Currently autoware does work this way, but really, a generic gps_localizer should produce a Position or Pose (depending on the gps hardware) in the “earth” frame using ECEF coordinates. Then the above mentioned EKF node can take this Pose and update the map->odom->base_link tfs accordingly.

This would also allow more flexibility when using autoware anywhere in the world (currently, I’ve heard stories of people having to fake their GPS data and pretend they are in Japan to use autoware without modification). All the user has to do is provide the earth -> map TF and then you can run autoware anywhere you want. Last week I wrote a quick gps-only localization node (no EKF) to see if I could localize without ndt_matching at all (in case you are in a featureless environment). Autoware is currently operating just fine (still more testing needed though) using the methodology I described thanks to the de-coupling that TF trees provide (if everything operates in the map frame, it doesn’t matter where the map frame is). Hoping to bring some of this work into autoware, but we need to define this EKF node first.

I’m not following you on that, wouldn’t TR (turn-rate) from CATR be the same as angular velocity about z (or yaw)?. In the link you provided, is that just an example of a CATR motion model, or the one actually in use for tracking purposes? The lack of orientation (yaw) surprises me, wouldn’t we want to filter the direction of detected/tracked objects? Or is the orientation just passed through from object detection? I’ve never worked closely on object tracking code, so I may be over-estimating what is possible, I know detected object noise makes it hard to get good state estimations of objects so people tend to opt for simpler EKFs.

This is the first I’ve heard of the CATR acronym, and I’m definitely not a localization expert (it’s been years since I’ve needed to look closely at an EKF), but it sounds similar to what we’ve used in the past which was basically a really simple bicycle motion model with constant acceleration (this was for ego state estimation, not sure what we used for detected object tracking).



My bad @Ian_Colwell.

  1. turn rate is indeed the angular velocity.
  2. this package is indeed an actual CATR motion model implementation
  3. I was wrong regarding the state.

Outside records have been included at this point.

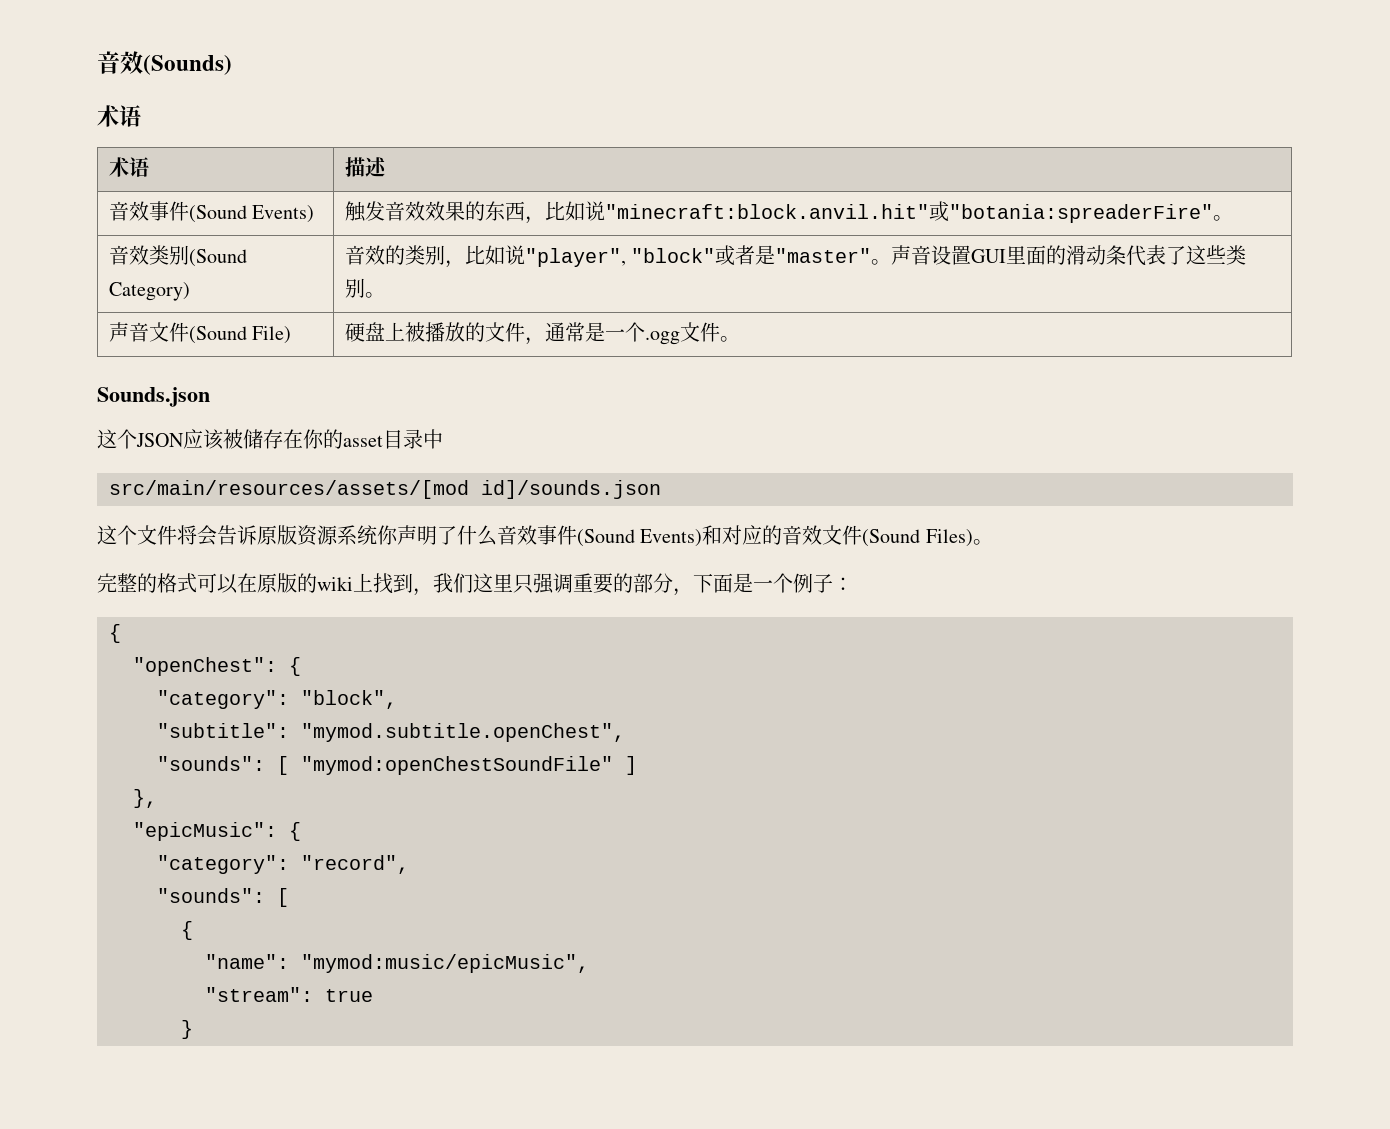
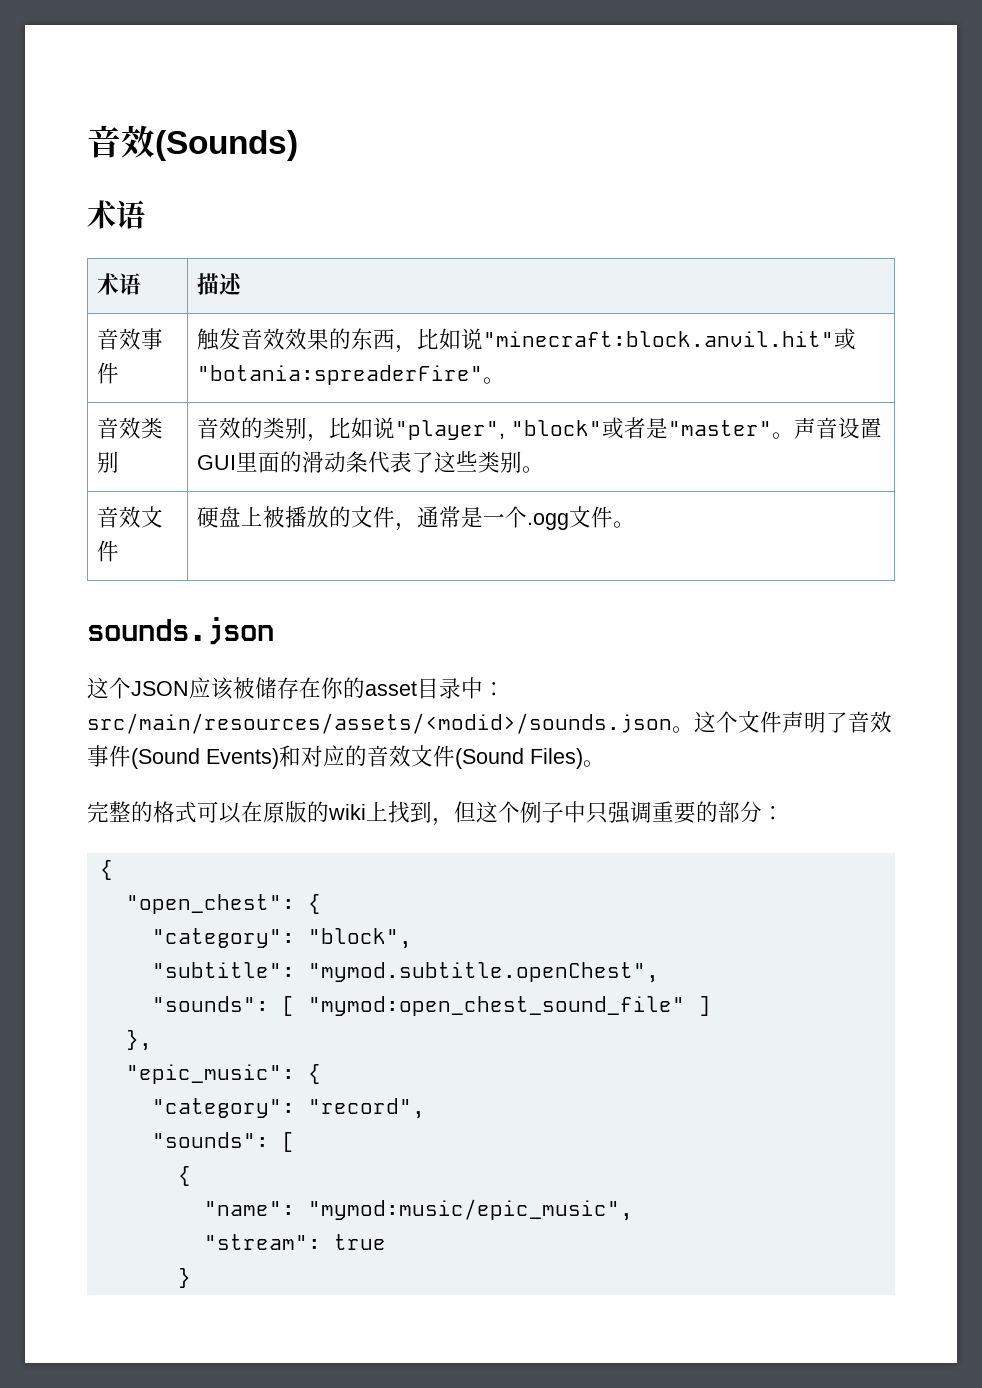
[188,205,314,223] (Sound Events) -> (119, 373) none
[188,249,247,267] [108,282,190,301] (Sound Category) -> (119, 462) none
[108,322,291,344] 声音文件(Sound File) -> [96,506,163,528] [96,540,119,562] 音效文件
[97,387,210,407] Sounds.json -> [87,617,274,645] sounds.json
[109,480,661,499] [97,525,497,546] // src/main/resources/assets/[mod id]/sounds.json // 这个文件将会告诉原版资源系统你声明了什么 -> [483,682,505,696] [87,711,848,734] ：src/main/resources/assets/<modid>/sounds.json。这个文件声明了
[433,573,513,593] 我们这里 -> [454,801,586,823] 但这个例子中
[673,573,833,596] ，下面是一个例子 -> (762, 812) none
[133,657,277,676] "openChest": -> [125,894,295,914] "open_chest":
[301,756,613,775] "mymod:openChestSoundFile" -> [307,996,685,1016] "mymod:open_chest_sound_file"
[133,822,277,841] "epicMusic": -> [125,1064,295,1084] "epic_music":
[301,954,589,973] "mymod:music/epicMusic", -> [307,1199,633,1221] "mymod:music/epic_music",

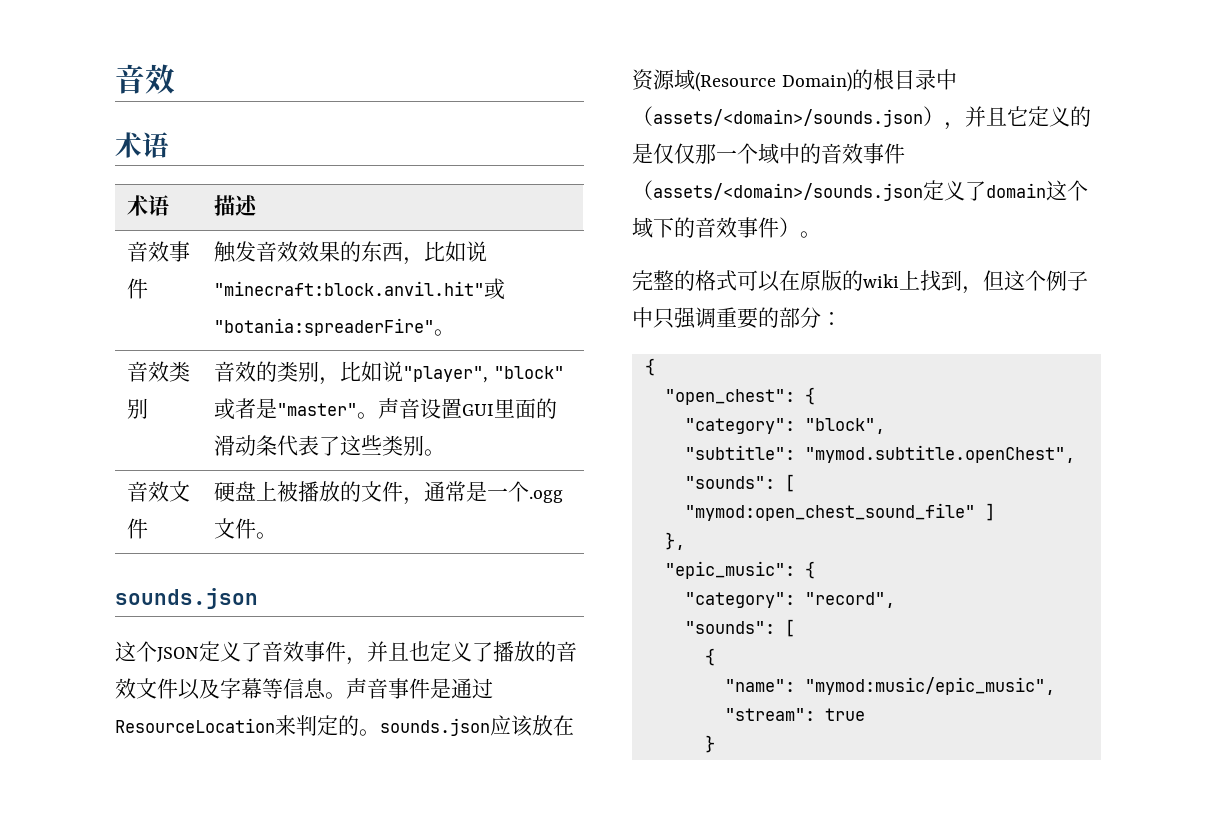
[87,125,298,161] 音效(Sounds) -> [115,64,175,94] 音效
[189,677,505,700] [87,711,892,734] [87,745,583,769] 应该被储存在你的asset目录中：src/main/resources/assets/<modid>/sounds.json。这个文件声明了音效事件(Sound Events)和对应的音效文件(Sound Files) -> [199,641,577,665] [115,678,493,700] [115,715,574,737] [632,69,957,92] [632,106,1091,130] [632,143,905,164] [632,180,1088,201] [632,217,800,238] 定义了音效事件，并且也定义了播放的音效文件以及字幕等信息。声音事件是通过ResourceLocation来判定的。sounds.json应该放在资源域(Resource Domain)的根目录中（assets/<domain>/sounds.json），并且它定义的是仅仅那一个域中的音效事件（assets/<domain>/sounds.json定义了domain这个域下的音效事件）

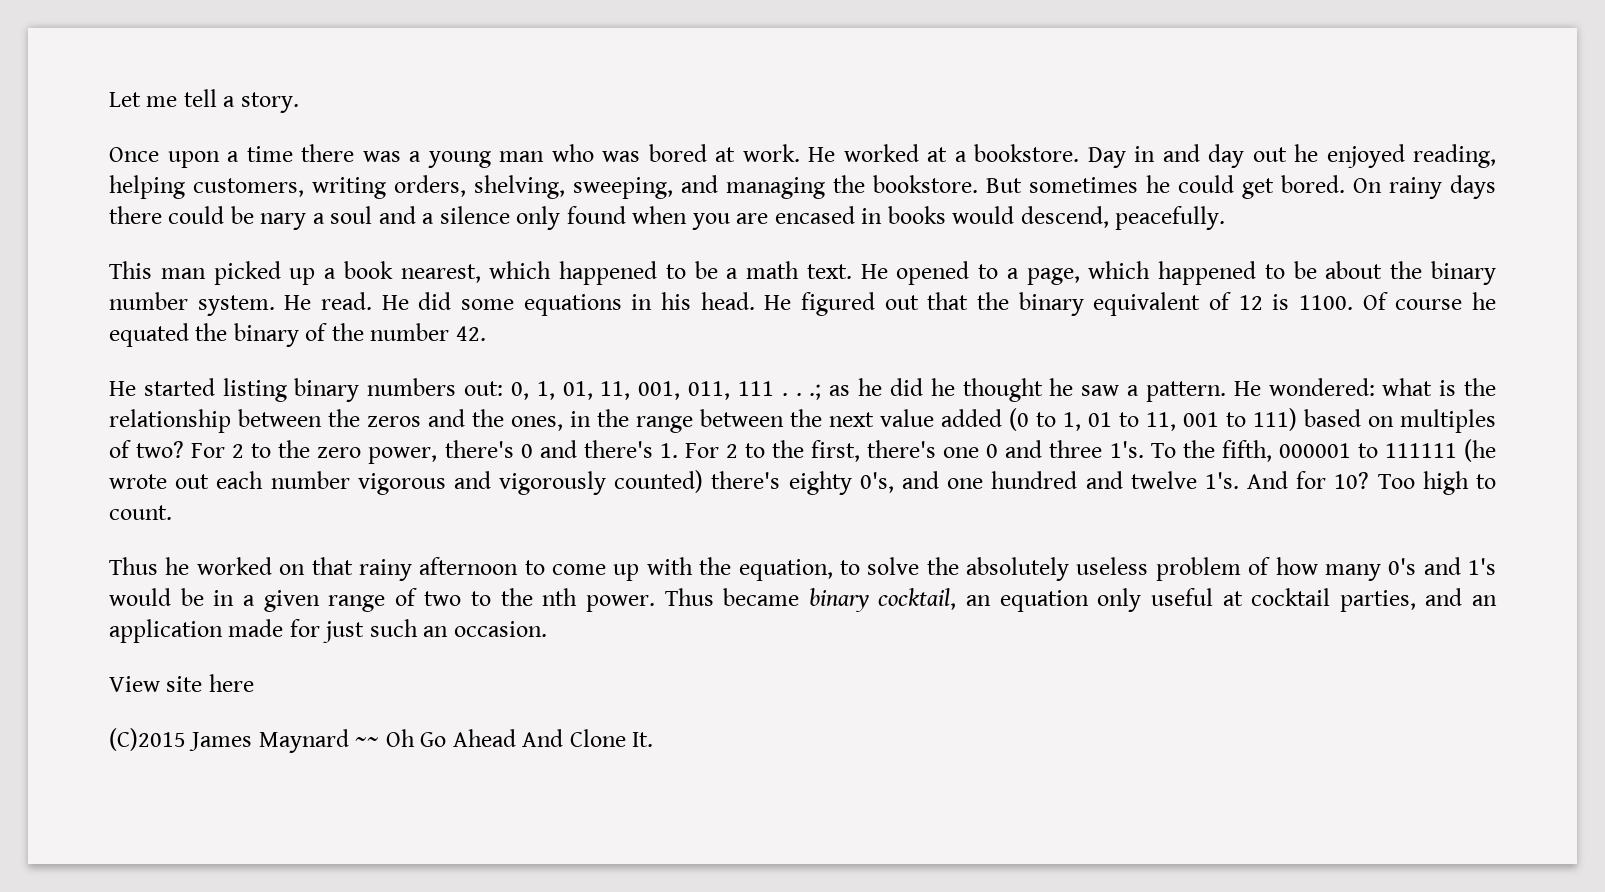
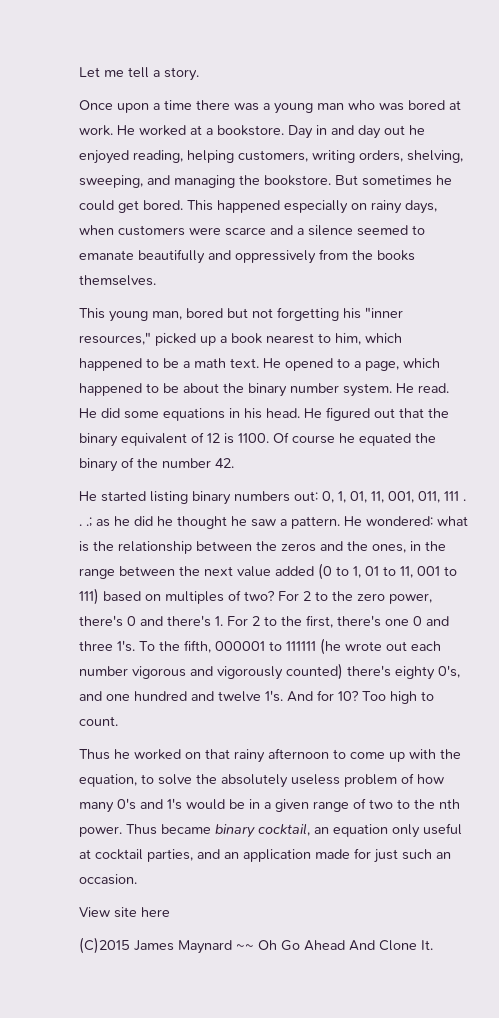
[1353,175,1496,199] [109,206,1226,230] [109,261,206,279] On rainy days there could be nary a soul and a silence only found when you are encased in books would descend, peacefully. // This man -> [187,200,437,214] [79,225,425,236] [79,249,415,264] [79,275,156,286] [79,307,403,322] [79,332,151,345] This happened especially on rainy days, when customers were scarce and a silence seemed to emanate beautifully and oppressively from the books themselves. // This young man, bored but not forgetting his "inner resources,"
[400,264,481,283] nearest, -> [266,333,361,345] nearest to him,

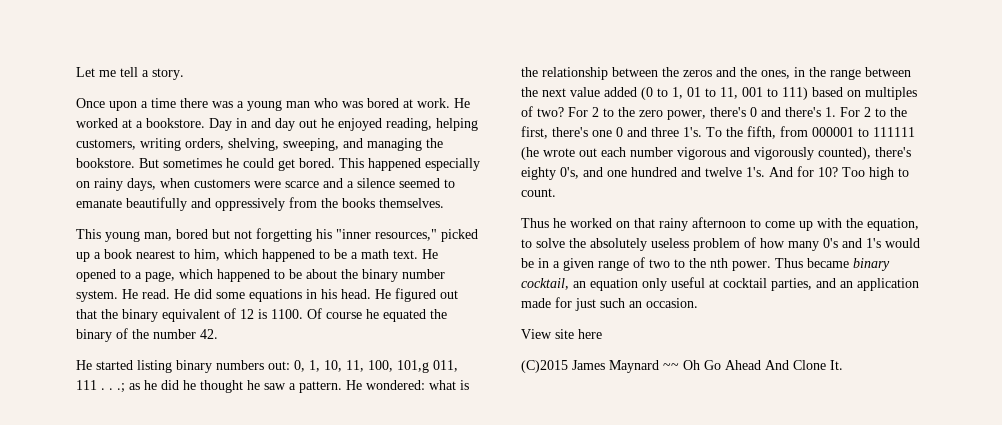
[350,491,414,503] 01, 11, 001, -> [324,360,429,373] 10, 11, 100, 101,g
(211, 646) none -> [780,126,808,137] from
[286,663,343,680] counted) -> [818,147,871,160] counted),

In fact we use the exact same state struct as you above: Only that the orientation is represented through heading and not a full 3DOF orientation.

LMK if this clarifies it.




Ah, that makes more sense, all I had previously looked at was the
The state that you linked looks great for tracked objects!

For ego localization, I suggested a 3DOF orientation for a couple reasons:

  • We found pitch was useful in speed controls to determine if the car was on a hill or not.
  • I am unfamiliar with the current ndt_matching, but most lidar localization implementations work better when you have roll and pitch, since small roll or pitch angles can drastically change the lidar scan which is used for matching. I think ndt_matching estimates Pose with full orientation anyway.
  • Novatel SPAN devices (or most GPS-INS systems) provide a full 3DOF orientation, so we might as well use it.

One other difference I noticed is the tracker EKF does not estimate Z position. This is probably fine, the z value could just be passed through from detection. However, for ego localization, the Z position is definitely needed.